Published online by Cambridge University Press: 22 September 2009
In order to establish valid causal inference, instances must be found where genocide might be expected to occur, but did not. Theoretically, the national experience of loss and the demands of imprudent realpolitik, especially unnecessary risk minimization, are suggested to lead to genocide. If even one of these explanatory components is absent, then genocide also should be absent. The following two chapters explore these themes.
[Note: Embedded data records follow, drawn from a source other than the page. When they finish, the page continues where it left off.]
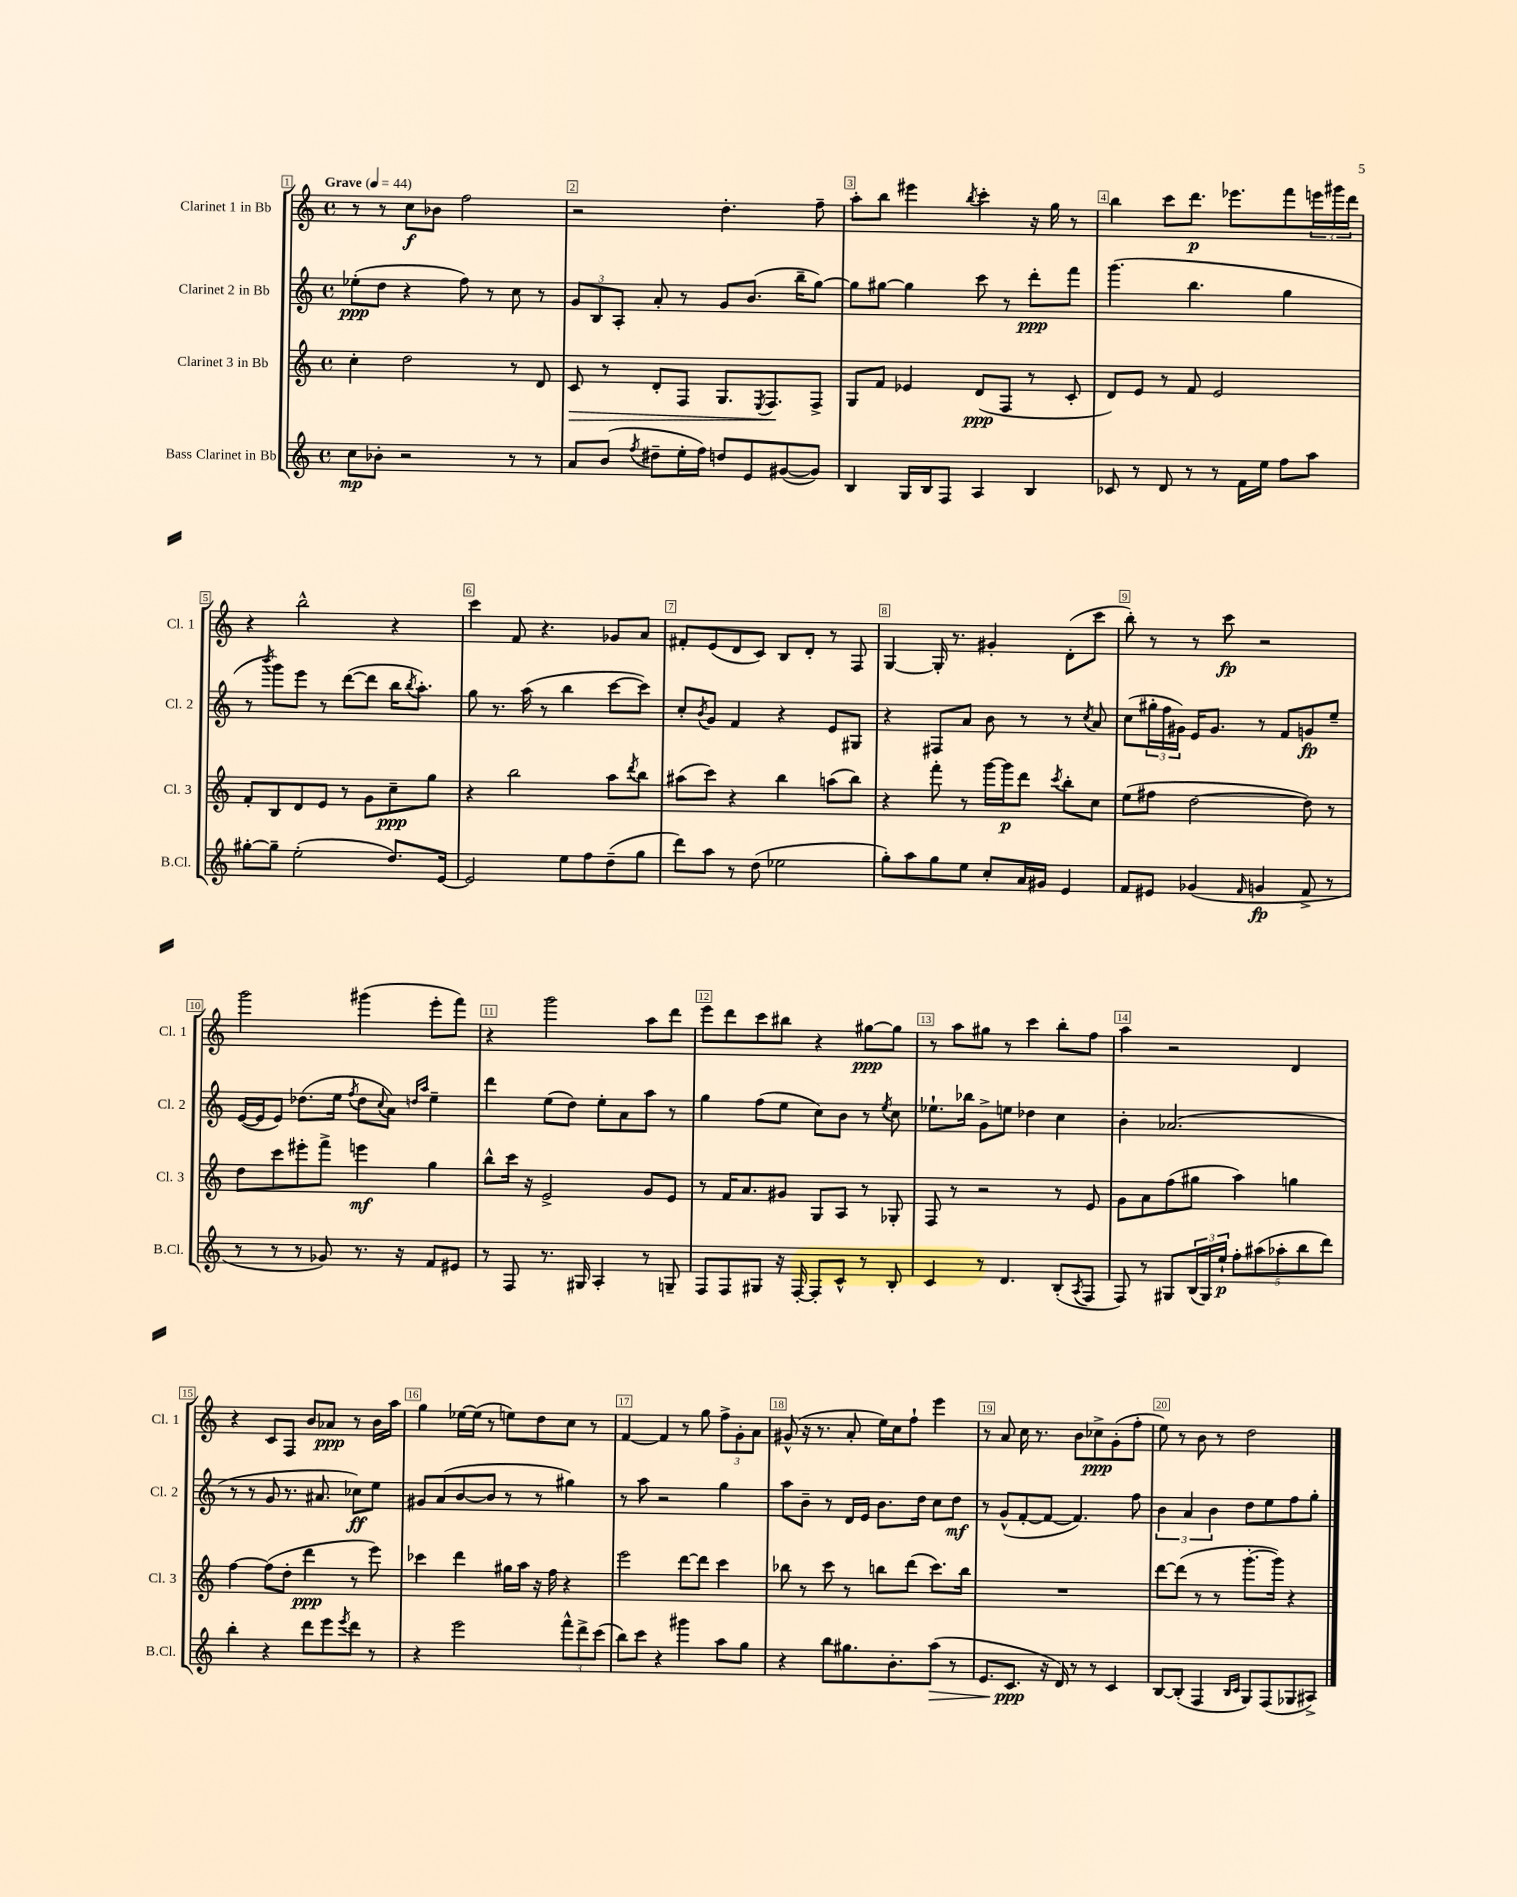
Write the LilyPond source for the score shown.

<<
\new StaffGroup <<
\new Staff = "s0" \with { instrumentName = "Clarinet 1 in Bb" shortInstrumentName = "Cl. 1" } {
    \clef treble \key c \major \defaultTimeSignature \time 4/4 \tempo "Grave" 4 = 44
    r8 r8 c''8\f bes'8 f''2 |
    r2 d''4.-. f''8-- |
    a''8-. b''8 eis'''4 \acciaccatura { b''8 } c'''4-. r16 g''16 r8 |
    b''4 c'''8 d'''8.\p ees'''8. f'''8 \tuplet 3/2 { e'''16 gis'''16 d'''16 } |
    r4 b''2-^ r4 |
    c'''4 f'8 r4. ges'8 a'8 |
    fis'8-. e'8( d'8 c'8) b8 d'8-. r8 f8 |
    g4~ g16-. r8. gis'4-. d'8-.( c'''8 |
    b''8-.) r8 r8 c'''8\fp r2 |
    g'''2 gis'''4( e'''8-. f'''8) |
    r4 g'''2 a''8 d'''8 |
    e'''8 d'''8 c'''8 bis''8 r4 gis''8~\ppp gis''8 |
    r8 a''8 gis''8 r8 c'''4 b''8-. f''8 |
    a''4 r2 d'4 |
    r4 c'8 f8 b'8 aes'8\ppp r8 b'16 a''16 |
    g''4 ees''16~ ees''16( r8 e''8) d''8 c''8 r8 |
    f'4~ f'4 r8 g''8 \tuplet 3/2 { f''8-> g'8-. a'8 } |
    gis'8-^( r16 r8. a'8-. e''16) c''16 f''8-! e'''4 |
    r8 a'8 c''16 r8. b'8 ces''8->\ppp g'8-.( f''8-. |
    e''8) r8 b'8 r8 d''2 \bar "|." |
}
\new Staff = "s1" \with { instrumentName = "Clarinet 2 in Bb" shortInstrumentName = "Cl. 2" } {
    \clef treble \key c \major \defaultTimeSignature \time 4/4
    ees''8-.\ppp( d''8 r4 f''8) r8 c''8 r8 |
    \tuplet 3/2 { g'8 b8 a8-. } a'8-. r8 g'8 b'8.( b''16-- g''8~) |
    g''8 gis''8~ gis''4 c'''8 r8 d'''8-.\ppp f'''8 |
    g'''4.( b''4. g''4 |
    r8 \acciaccatura { b'''8 } g'''8) e'''8 r8 d'''8~( d'''8 b''16 \acciaccatura { b''8 } a''8.-.) |
    g''8 r8. a''16( r8 b''4 c'''8~ c'''8) |
    c''8-. \acciaccatura { b'8 } g'8 f'4 r4 e'8 gis8 |
    r4 fis8 a'8 b'8 r8 r8 \acciaccatura { c''8 } a'8 |
    c''8( \tuplet 3/2 { gis''16-. f''16 gis'16) } e'16 gis'8. r8 f'8 g'8\fp e''8-- |
    e'16~( e'16 e'8) des''8.( e''16 \acciaccatura { f''8 } des''8 \appoggiatura { c''8 } a'8) \grace { d''16 a''16 } e''4-- |
    d'''4 e''8( d''8) e''8-. a'8 a''8 r8 |
    g''4 f''8( e''8 c''8) b'8 r8 \acciaccatura { e''8 } c''8 |
    ees''8.-! bes''16 g'8-> e''8 des''4 c''4 |
    b'4-. aes'2.( |
    r8 r8 g'8 r8. ais'8. ces''8\ff) e''8 |
    gis'8 a'8( b'8~ b'8 r8 r8 gis''4) |
    r8 a''8 r2 g''4 |
    a''8 b'8-- r8 d'16 e'16 b'8. d''16 c''8 d''8\mf |
    r8 g'8-^( f'8~-. f'8~ f'4.) f''8 |
    \tuplet 3/2 { b'4 a'4 b'4 } d''8 e''8 f''8 g''8-. \bar "|." |
}
\new Staff = "s2" \with { instrumentName = "Clarinet 3 in Bb" shortInstrumentName = "Cl. 3" } {
    \clef treble \key c \major \defaultTimeSignature \time 4/4
    c''4-. d''2 r8 d'8 |
    c'8\> r8 d'8-. f8 g8. \acciaccatura { e8 } f8.\! f8-> |
    g8 f'8 ees'4 d'8\ppp( f8 r8 c'8-. |
    d'8) e'8 r8 f'8 e'2 |
    f'8-. b8 d'8 e'8 r8 g'8 c''8--\ppp g''8 |
    r4 b''2 a''8 \acciaccatura { d'''8 } b''8 |
    ais''8( c'''8) r4 b''4 a''8( b''8) |
    r4 f'''8-. r8 g'''16~ g'''16\p d'''8 \acciaccatura { c'''8 } b''8-. c''8 |
    e''8( fis''8 d''2~ d''8) r8 |
    d''8 c'''8 eis'''8-. f'''8-> e'''4\mf g''4 |
    b''8-^ c'''16 r16 e'2-> g'8 e'8 |
    r8 f'16 a'8. gis'8 g8 a8 r8 ges8-. |
    f8 r8 r2 r8 e'8 |
    g'8 a'8 f''8( gis''8 a''4) g''4 |
    f''4~ f''8( d''8-. d'''4\ppp r8 e'''8) |
    ces'''4 d'''4 gis''16 a''16 r16 f''16 r4 |
    e'''2 d'''8~ d'''8 c'''4 |
    bes''8 r8 c'''8 r8 b''8 d'''8( c'''8.) b''16 |
    R1 |
    d'''8~ d'''8( r8 r8 g'''8.~-. g'''16) r4 \bar "|." |
}
\new Staff = "s3" \with { instrumentName = "Bass Clarinet in Bb" shortInstrumentName = "B.Cl." } {
    \clef treble \key c \major \defaultTimeSignature \time 4/4
    c''8\mp bes'8-. r2 r8 r8 |
    a'8 b'8( \acciaccatura { f''8 } dis''8-- e''16-. f''16) d''8 e'8 gis'8~( gis'8) |
    b4 g16 b16 f8 a4 b4 |
    ces'8 r8 d'8 r8 r8 f'16 e''16 f''8 a''8 |
    gis''8~-. gis''8-- e''2-.( d''8.) e'16~ |
    e'2 e''8 f''8 d''8--( g''8 |
    d'''8) a''8 r8 d''8( ees''2 |
    g''8-.) a''8 g''8 e''8 c''8-. a'16 gis'16 e'4 |
    f'8 eis'8 ges'4( \grace { f'16 } g'4\fp f'8-> r8 |
    r8 r8 r8 ges'8) r8. r16 f'8 eis'8 |
    r8 f8 r8. gis16 a4-. r8 g8-- |
    f8 f8 gis8 r16 f16~-. f8-. c'8-^ r8 b8-. |
    c'4 r8 d'4. b8-.( \acciaccatura { a8 } f8 |
    f8) r8 gis8 \tuplet 3/2 { b16( gis16) e''16-!\p } \tuplet 5/4 { f''8-. ais''8( aes''8-. b''8 d'''8) } |
    b''4-. r4 d'''8 e'''8 \acciaccatura { e'''8 } d'''8 r8 |
    r4 e'''2 \tuplet 3/2 { f'''8-^ d'''8-> c'''8( } |
    b''8) c'''8 r4 gis'''4 a''8 g''8 |
    r4 b''8 gis''8. b'8.-. a''8\>( r8 |
    e'8. c'8.\ppp\! r16 d'16) r8 r8 c'4 |
    b8~ b8-.( f4 \grace { b16 c'16 } g8) f8( ges8 ais8->) \bar "|." |
}
>>
>>
\layout { \context { \Score \override BarNumber.break-visibility = ##(#f #t #t) barNumberVisibility = #all-bar-numbers-visible \override BarNumber.stencil = #(make-stencil-boxer 0.1 0.3 ly:text-interface::print) } }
In this chapter, I argue that the absence of loss may be sufficient to avert genocide. Thus, the Bulgarian and Finnish experiences of territorial expansion at the start of World War II are contrasted with the territorial loss and contraction experienced by the genocidal and perpetrating states examined in the preceding chapters. Specifically, the pre-genocide histories of Germany, Austria, the Ottoman Empire, the Hutu-led Rwandan state, Italy, Vichy France, and Romania entail the experience of loss, while those of Bulgaria and Finland are associated with gain. At the same time, the genocidal and perpetrating states were complicit in the mass murder of their own citizenry, while Bulgaria and Finland refused to enter that abyss. Germany, Austria, Italy, Vichy France, and Romania also demonstrated very different behaviors before and after their loss experiences.
In chapter 17, the second chapter treating instances in which potential genocide did not occur, I examine the importance of the affinity condition in preventing genocide. That is, even when other facilitating conditions exist, the presence of affine populations or governments (ethnoreligiously similar or ideologically sympathetic) serves to diminish the probability of genocide.